Lors du 8è congrès international qui s'est tenu à Paris du
29 août au 3 septembre 1998, on a exposé les toutes dernières
découvertes de la recherche fondamentale. Le professeur Guy-Grand
(de l'Hôtel-Dieu à Paris), président du congrès, a notamment
déclaré que : "même si de nombreuses questions ne sont pas
encore élucidées, les complications et les risques liés à
l'obésité sont aujourd'hui mieux compris ; on identifie davantage
la maladie et on en connaît mieux ses formes plus dangereuses".
Les budgets santé des pays industrialisés sont de plus en
plus affectés par le traitement de l'obésité et de ses effets
secondaires (coronaropathies, accidents vasculaires cérébraux,
diabète et arthrose).
A ce stade, il est urgent de favoriser une
action internationale pour élaborer une stratégie permettant
de combattre cette maladie. Mais déjà, certaines découvertes
sont susceptibles d'améliorer le traitement :
- Des scientifiques ont isolé la leptine,
une hormone secrétée par les tissus adipeux qui informe
le cerveau sur la quantité de graisse stockée dans le corps.
Son absence peut provoquer une obésité grave, entraînant
des troubles de l'alimentation ainsi qu'un déficit en hormones
hypophysaires. Il se pourrait que la leptine soit à l'obésité
ce que l'insuline est au diabète, mais, dans l'état actuel
de la recherche, il est trop tôt pour le confirmer.
- On a découvert de nouvelles protéines découplantes
chez les humains.

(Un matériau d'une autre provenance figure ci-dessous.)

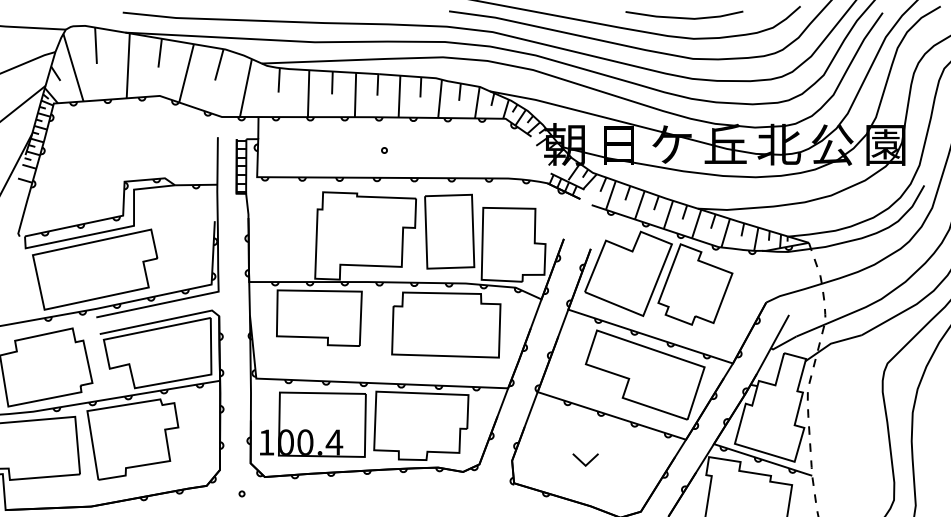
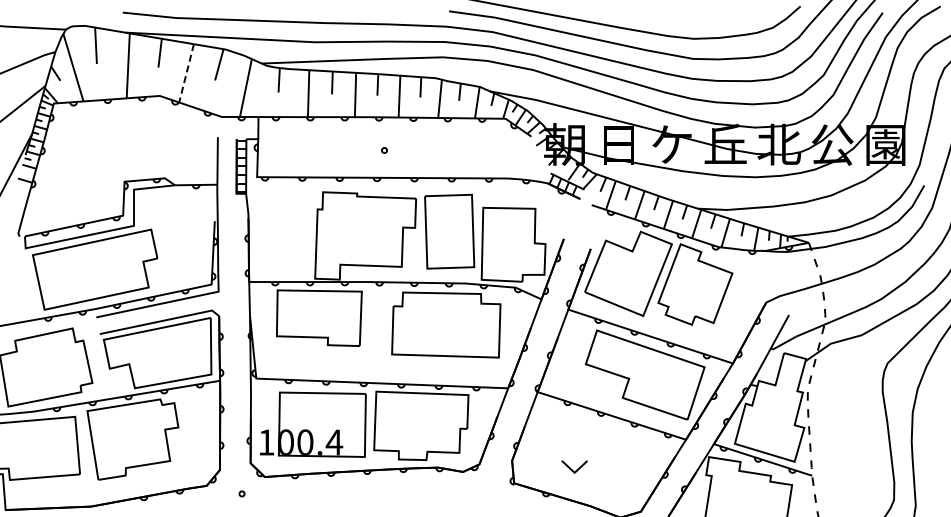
line at (684, 17): present -> none
line at (186, 73): solid -> dashed
part at (585, 459) position: (585, 459) -> (574, 466)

Ces protéines sont apparentées à celles
que l'on a découvertes dans certains tissus graisseux des
rongeurs. Elles dispersent l'énergie sous forme de chaleur
plutôt que d'activité musculaire ou de stockage. Ce sont
les variations de ces protéines qui pourraient expliquer
la différence de gain pondéral entre individus soumis exactement
au même apport alimentaire. Les réactions observées chez
certaines souris pourraient fort bien s'appliquer à l'homme.
La recherche se poursuit dans ce domaine.

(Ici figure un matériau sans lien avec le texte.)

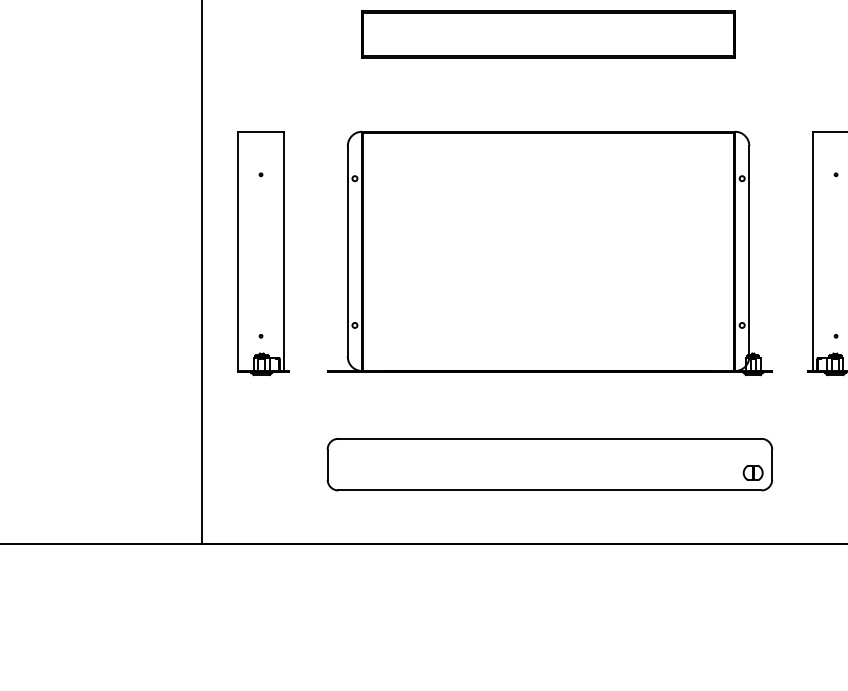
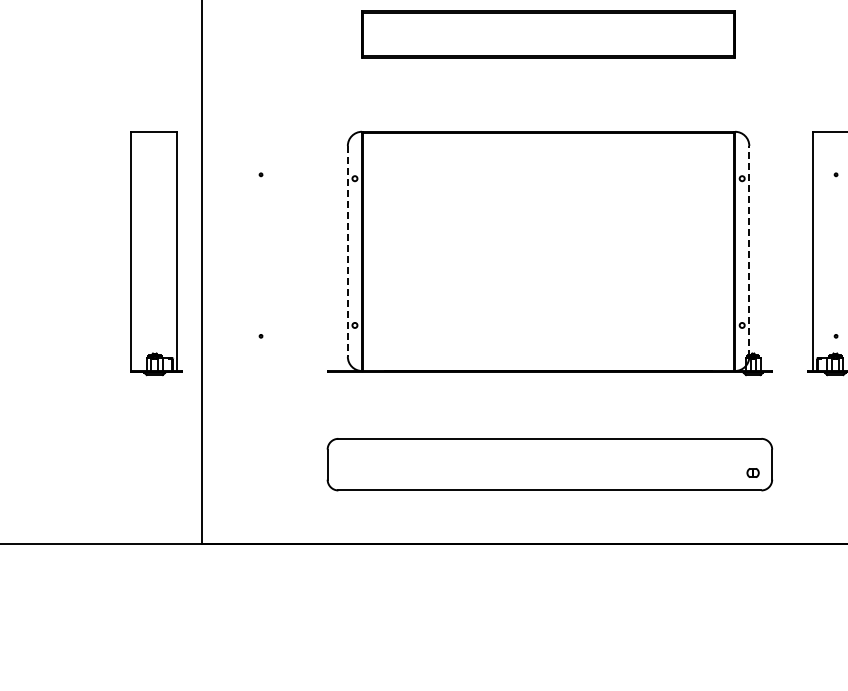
line at (749, 250): solid -> dashed
line at (347, 251): solid -> dashed
part at (263, 253) position: (263, 253) -> (156, 253)
part at (752, 472) size: 22x16 px -> 14x10 px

- On connaît mieux la complexité des substances
liées à l'apport alimentaire. Le rôle de substances telles
que les monoamines et de certaines peptides a déjà été mis
en évidence. Grâce à la découverte et à l'observation des
mécanismes de nouveaux peptides, de la protéine d'agouti
ou des oréxines, on dispose de nouvelles bases permettant
le développement de médicaments appropriés.
- Même si l'hypothétique "gène de l'obésité"
reste à découvrir, la recherche a permis d'identifier un
certain nombre de facteurs génétiques qui entraînent la
prédisposition à la maladie. Dans le futur, la recherche
pourrait aussi identifier plusieurs formes d'obésité en
fonction des caractéristiques génétiques qu'elles présentent.
On pourrait ainsi voir apparaître de nouveaux outils diagnostiques
et de nouvelles stratégies thérapeutiques personnalisées.
Et pendant que les scientifiques se penchent
sur les nouveaux traitements de l'obésité, l'IASO (International
Association for the Study of Obesity) et l'IOTH (International
Obesity Task Force) élaborent avec l'OMS un programme de trois
ans destiné à sensibiliser les gouvernements à cette épidémie
toujours croissante. On se tourne aujourd'hui davantage vers
une bonne gestion de la charge pondérale plutôt que vers une
réduction importante et brutale du poids. Membre de l'Institut
Karolinska de Stockholm et président élu de l'IASO, le professeur
Stephan Rossner déclare : "Nous insistons sur l'aspect préventif,
traiter les problèmes pondéraux des enfants et nous avons
une nouvelle approche de l'activité physique et du régime
alimentaire afin d'assurer un mode de vie plus sain et plus
actif". Une alimentation équilibrée et une activité physique
régulière sont les premières étapes de la lutte contre l'obésité.